Montag, 29. April 2013

Es geht nicht um den Excel-Fehler – das Problem ist die Realität

Der Wirtschaftswurm hat auf meine zugegebenermaßen reichlich sarkastische Kritik reagiert:
Reinhard, Rogoff und viele andere, darunter auch ich, sind nun der Meinung, dass das nicht alles sein kann, zumindest dann nicht, wenn man auch die mittlere und lange Frist betrachtet. Unter bestimmten Bedingungen bringt Neuverschuldung nicht nur keinen positiven Effekt, sondern ist sogar schädlich für die Wirtschaft. Wie könnte es sonst überhaupt zu Staatsbankrotten kommen?
Damit habe ich das wissenschaftliche Paradigma formuliert, das ich meine. Auf diesem Paradigma aufbauend ist es weiterhin sinnvoll, wenn Ökonomen sich auf die Suche nach den Bedingungen machen, unter denen Neuverschuldung mittel- und langfristig schädlich ist. (Quelle)
Ok, das ergibt mehr Sinn. Zu der Frage
“Unter bestimmten Bedingungen bringt Neuverschuldung nicht nur keinen positiven Effekt, sondern ist sogar schädlich für die Wirtschaft. Wie könnte es sonst überhaupt zu Staatsbankrotten kommen?”
gibt es aber zumindest eine einfache Antwort: wenn die Schulden aufgenommen werden, ohne dass dem neue Werte entgegenstehen, dann kann das natürlich schnell zu einem Staatsbankrott führen. Kosten für Kriegführung, Bankenrettungen oder Steuererleichterungen für Milliardäre etwa haben keine Chance, allzuviel Positives zum BIP beizutragen. Gleiches gilt, wenn der Staat einfach nur Geld irgendwo investiert, dass investiert ist – Brücken ins Nirgendwo, Überkapazitäten in irgendwelchen subventionierten Branchen, etc.

Aber: diese Dinge kann ich eben nicht aus Zahlen zur Verschuldung ziehen, und das ist wo meine Kritik letzten Endes ansetzt. Ich fürchte, dass es nicht wirklich möglich ist, mit den Verschuldungsquoten (ob Netto, Neuverschuldung oder Brutto macht wenig Unterschied) irgendein aussagekräftiges Modell zu betreiben. Letztlich wird man davon Abstand nehmen müssen, allgemeingültige Modelle erstellen zu können; das ist für mich die Hauptkonsequenz aus R&R (siehe auch mein Beitrag hier). Es führt wohl kein Weg daran vorbei, jeden Fall auf seinen eigenen Grundlagen zu bewerten und entsprechend die Daten der Umstände einzubeziehen. Es ist verlockend, ein Welterklärermodell zu erschaffen, aber klügere Menschen als die aktuellen Ökonomen haben das versucht und sind gescheitert.

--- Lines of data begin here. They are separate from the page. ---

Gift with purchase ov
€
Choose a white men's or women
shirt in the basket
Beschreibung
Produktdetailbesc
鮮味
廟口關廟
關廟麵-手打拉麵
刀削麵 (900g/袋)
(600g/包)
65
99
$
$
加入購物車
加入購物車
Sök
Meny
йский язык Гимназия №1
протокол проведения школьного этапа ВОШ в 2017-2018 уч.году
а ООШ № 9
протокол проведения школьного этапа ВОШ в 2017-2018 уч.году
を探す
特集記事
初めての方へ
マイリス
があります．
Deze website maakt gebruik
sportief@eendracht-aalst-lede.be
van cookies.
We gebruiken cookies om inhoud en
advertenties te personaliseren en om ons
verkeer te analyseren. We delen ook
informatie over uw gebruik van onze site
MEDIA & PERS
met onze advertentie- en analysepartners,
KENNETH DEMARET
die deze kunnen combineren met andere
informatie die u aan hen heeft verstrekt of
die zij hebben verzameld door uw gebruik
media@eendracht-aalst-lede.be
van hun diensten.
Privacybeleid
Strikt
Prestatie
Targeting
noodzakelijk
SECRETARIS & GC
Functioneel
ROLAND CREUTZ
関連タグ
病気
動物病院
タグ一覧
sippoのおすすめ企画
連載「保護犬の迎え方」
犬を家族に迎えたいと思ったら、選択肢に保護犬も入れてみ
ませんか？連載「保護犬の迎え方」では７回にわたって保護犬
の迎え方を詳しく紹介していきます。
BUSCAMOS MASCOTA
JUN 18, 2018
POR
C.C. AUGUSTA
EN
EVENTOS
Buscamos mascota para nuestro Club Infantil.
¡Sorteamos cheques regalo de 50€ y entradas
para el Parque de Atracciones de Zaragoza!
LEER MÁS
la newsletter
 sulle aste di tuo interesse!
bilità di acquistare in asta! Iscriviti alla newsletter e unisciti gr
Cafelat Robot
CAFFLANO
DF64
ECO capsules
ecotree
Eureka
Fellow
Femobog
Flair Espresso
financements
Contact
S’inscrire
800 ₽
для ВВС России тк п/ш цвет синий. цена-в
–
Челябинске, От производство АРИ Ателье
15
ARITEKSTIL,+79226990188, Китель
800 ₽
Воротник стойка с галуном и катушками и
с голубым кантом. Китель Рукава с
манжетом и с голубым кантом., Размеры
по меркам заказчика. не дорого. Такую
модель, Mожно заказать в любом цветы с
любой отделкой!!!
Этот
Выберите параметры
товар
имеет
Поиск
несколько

Das natürlich ist kompliziert und erlaubt keine schönen Schlagzeilen. Es erlaubt uns außerdem nicht, Wirtschaftsmaßnahmen über transnationale Institutionen durchzuplanen. Sieht man allerdings die Konsequenzen einer ökonomischen One-size-fits-all-Politik an, so ist das wahrlich kein Verlust. Weder hat die IWF-Politik des absoluten Freihandels im Sinne der WTO für die Entwicklungsländer die erwünschten Ergebnisse gebracht, nur weil diese Politik den Industrieländern Wachstum und Wohlstand beschert hat, noch erweist sich das deutsche Fiskal- und Wirtschaftsmodell als angemessen für alle Staaten der Europäischen Union (genausowenig wäre im Übrigen das britische oder das französische Modell für alle sinnvoll). Ich fürchte deswegen, dass die Suche, die der Wirtschaftswurm hier ausruft, einen Irrweg in die Sackgasse darstellt.